(SALT LAKE CITY) -- You think you've got troubles trying to zip your pants after one too many trips to the buffet table? Try having six thighs that rub together. That's what fruit flies must contend with when they over indulge on a diet that's high in fat and calories.
It turns out that even the humble Drosophila is subject to obesity and many of the same metabolic diseases as we humans are, including high cholesterol and diabetes when they make poor dietary choices. Who knew?
There are of course some disparities in the way fruit flies and people pack on the pounds. For one thing, flies are limited in the amount of weight they can gain by their exoskeletons. Carl Thummel, a professor of human genetics at the University of Utah School of Medicine who studies such things for a living, says that if you put fruit flies on a high fat diet and come back a week later to measure how large they've grown, they will be twice as heavy as the control flies that have been subsisting on a lean diet.
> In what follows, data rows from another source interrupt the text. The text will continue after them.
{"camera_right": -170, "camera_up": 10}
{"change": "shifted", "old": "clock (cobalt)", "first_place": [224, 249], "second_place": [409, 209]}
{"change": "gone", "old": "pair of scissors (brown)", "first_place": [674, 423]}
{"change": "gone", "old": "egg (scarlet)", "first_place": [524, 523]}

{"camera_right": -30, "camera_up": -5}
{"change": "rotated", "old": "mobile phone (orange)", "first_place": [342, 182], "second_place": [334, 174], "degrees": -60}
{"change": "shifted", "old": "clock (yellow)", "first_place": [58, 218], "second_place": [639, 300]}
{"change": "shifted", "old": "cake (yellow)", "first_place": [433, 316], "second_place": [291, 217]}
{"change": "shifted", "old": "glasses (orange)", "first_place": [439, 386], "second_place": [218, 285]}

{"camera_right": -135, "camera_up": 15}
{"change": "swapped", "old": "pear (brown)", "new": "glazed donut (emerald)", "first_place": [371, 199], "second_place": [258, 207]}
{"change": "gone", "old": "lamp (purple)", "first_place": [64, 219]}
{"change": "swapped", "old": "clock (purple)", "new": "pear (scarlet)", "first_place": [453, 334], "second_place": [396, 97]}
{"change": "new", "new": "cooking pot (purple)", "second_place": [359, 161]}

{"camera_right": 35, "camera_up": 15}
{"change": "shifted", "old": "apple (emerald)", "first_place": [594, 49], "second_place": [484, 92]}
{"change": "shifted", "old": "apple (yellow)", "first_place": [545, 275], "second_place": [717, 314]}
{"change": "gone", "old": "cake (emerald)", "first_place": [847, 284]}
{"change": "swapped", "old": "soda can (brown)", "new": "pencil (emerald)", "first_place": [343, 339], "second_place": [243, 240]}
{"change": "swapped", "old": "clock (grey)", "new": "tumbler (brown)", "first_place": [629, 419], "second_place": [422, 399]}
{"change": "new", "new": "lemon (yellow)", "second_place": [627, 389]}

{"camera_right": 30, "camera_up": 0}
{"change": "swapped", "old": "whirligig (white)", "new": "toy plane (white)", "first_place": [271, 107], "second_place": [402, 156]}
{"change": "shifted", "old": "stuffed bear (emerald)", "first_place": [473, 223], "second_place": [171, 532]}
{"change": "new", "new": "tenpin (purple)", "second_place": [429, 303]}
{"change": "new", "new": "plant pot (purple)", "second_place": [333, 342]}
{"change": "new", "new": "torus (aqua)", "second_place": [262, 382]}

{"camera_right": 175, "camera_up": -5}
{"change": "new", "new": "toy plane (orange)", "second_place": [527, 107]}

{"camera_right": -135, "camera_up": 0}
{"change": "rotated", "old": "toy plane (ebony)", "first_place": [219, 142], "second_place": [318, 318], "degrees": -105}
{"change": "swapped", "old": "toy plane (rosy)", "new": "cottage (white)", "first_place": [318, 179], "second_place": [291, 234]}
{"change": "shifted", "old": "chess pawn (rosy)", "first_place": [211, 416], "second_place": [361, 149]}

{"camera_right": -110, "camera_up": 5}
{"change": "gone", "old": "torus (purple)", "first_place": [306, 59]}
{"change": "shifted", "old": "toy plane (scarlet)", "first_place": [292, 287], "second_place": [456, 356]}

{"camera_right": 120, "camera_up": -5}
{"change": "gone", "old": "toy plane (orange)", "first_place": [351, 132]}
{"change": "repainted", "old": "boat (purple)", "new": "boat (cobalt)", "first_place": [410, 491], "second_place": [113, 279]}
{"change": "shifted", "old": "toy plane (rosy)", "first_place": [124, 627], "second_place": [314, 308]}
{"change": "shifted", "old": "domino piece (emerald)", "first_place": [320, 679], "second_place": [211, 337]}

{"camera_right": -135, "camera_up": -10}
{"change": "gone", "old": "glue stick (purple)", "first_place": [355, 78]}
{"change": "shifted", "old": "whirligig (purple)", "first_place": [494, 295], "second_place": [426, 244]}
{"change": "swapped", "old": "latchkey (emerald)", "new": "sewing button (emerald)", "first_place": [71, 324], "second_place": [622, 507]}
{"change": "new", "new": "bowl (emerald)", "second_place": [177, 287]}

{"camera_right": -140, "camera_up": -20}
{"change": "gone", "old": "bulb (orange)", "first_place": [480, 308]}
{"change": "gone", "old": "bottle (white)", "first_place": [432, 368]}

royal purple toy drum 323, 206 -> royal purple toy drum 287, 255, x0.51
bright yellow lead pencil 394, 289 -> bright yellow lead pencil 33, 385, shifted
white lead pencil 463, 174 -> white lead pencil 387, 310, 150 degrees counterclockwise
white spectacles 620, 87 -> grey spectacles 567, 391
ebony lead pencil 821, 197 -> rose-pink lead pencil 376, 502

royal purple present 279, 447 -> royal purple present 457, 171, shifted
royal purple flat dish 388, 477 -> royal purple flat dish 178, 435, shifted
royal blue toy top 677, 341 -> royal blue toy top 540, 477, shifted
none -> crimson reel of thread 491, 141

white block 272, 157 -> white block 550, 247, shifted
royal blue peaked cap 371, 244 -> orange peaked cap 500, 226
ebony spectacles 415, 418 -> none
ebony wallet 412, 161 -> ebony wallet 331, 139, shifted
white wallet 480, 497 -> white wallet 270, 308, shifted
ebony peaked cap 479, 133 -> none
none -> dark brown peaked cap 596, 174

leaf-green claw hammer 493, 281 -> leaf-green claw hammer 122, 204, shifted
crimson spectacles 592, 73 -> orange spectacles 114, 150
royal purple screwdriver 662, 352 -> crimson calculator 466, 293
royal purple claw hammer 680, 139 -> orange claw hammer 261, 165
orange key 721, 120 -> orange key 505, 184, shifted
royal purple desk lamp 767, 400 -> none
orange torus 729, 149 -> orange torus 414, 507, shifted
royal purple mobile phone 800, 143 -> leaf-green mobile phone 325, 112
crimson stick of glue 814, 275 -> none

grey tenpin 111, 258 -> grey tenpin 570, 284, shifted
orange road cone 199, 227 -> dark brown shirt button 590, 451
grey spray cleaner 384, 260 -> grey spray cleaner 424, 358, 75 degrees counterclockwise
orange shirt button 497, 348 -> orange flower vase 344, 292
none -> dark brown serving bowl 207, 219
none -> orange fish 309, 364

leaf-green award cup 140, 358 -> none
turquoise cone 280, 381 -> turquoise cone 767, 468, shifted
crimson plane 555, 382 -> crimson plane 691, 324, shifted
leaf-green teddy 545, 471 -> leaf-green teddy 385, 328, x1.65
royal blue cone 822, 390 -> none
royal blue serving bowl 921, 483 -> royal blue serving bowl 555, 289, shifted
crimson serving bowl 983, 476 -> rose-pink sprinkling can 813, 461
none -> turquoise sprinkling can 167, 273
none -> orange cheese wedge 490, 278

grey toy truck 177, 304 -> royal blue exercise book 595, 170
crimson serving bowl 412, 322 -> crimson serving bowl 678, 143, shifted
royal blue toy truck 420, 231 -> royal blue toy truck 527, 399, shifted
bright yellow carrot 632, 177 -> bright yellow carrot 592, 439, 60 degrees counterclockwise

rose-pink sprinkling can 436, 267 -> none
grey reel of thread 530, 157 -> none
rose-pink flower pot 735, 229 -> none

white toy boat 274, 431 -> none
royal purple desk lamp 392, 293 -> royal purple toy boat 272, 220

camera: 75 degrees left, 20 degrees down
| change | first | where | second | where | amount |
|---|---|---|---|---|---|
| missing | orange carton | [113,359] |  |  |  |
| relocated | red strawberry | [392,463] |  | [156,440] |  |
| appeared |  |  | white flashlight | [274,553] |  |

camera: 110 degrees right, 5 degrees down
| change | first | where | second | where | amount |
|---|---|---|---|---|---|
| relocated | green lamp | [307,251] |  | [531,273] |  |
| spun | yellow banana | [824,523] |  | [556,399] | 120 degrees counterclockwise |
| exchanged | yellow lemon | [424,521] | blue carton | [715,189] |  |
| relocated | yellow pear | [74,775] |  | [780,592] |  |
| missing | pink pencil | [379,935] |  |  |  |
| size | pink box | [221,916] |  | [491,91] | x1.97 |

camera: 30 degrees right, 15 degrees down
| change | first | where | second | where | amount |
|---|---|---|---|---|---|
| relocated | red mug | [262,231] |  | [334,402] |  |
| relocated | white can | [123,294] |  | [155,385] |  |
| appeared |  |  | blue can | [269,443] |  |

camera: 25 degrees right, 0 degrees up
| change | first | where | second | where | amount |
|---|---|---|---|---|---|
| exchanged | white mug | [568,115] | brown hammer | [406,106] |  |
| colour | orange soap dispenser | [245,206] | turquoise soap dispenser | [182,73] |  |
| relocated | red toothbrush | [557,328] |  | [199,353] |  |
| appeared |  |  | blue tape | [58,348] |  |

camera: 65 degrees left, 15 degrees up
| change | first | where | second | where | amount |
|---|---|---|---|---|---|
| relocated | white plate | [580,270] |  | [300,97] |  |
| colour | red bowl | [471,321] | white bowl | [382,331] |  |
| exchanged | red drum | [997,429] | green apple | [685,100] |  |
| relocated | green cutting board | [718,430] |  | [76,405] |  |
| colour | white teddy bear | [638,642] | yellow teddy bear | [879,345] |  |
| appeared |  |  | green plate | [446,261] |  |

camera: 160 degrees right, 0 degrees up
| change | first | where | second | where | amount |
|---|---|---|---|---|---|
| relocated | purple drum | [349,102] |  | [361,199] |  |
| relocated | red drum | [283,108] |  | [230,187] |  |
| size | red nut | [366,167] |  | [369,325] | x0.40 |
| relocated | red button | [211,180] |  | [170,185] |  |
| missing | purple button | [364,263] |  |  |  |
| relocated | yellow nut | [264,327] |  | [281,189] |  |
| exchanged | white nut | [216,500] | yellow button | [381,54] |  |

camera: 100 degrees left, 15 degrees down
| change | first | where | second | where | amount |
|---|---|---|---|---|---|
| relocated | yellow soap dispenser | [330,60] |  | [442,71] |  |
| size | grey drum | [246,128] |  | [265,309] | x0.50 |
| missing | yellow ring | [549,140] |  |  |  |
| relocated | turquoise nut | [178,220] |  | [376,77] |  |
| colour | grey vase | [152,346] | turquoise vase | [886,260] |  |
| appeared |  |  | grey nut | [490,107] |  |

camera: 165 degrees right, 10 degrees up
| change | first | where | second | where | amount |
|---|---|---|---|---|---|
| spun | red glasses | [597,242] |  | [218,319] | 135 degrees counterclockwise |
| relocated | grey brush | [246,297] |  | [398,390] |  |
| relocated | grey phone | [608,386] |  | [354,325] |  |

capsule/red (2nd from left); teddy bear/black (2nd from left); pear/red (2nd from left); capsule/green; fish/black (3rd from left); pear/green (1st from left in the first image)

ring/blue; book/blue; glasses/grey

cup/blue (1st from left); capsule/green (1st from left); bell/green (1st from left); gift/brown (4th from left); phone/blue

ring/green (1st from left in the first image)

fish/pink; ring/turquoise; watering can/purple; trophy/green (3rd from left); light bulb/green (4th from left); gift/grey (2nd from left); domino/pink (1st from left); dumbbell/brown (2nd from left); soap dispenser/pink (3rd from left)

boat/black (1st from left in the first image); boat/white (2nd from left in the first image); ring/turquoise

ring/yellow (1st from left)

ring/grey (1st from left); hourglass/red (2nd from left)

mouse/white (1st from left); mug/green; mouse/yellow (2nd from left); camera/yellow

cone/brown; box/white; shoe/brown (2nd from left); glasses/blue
"We cannot tell which flies are fat simply by looking at them but that's because we're not fruit flies," he says. "I think if you were a fruit fly in the same vial you might look at them and go, 'Whoa they're fat!'"
Despite the differences, our insect friends can shed light on our struggles with weight. Fruit flies use the same molecular mechanisms as humans to help maintain proper balances of cholesterol and a key form of stored fat that contributes to obesity. As researchers try to learn more about the genetic and biological processes through which people regulate cholesterol and fat metabolism, flies can teach us much about ourselves.
"We don't know a lot about how these mechanisms work in humans, so by studying them in flies we can start to apply what we learn to human models," Thummel says.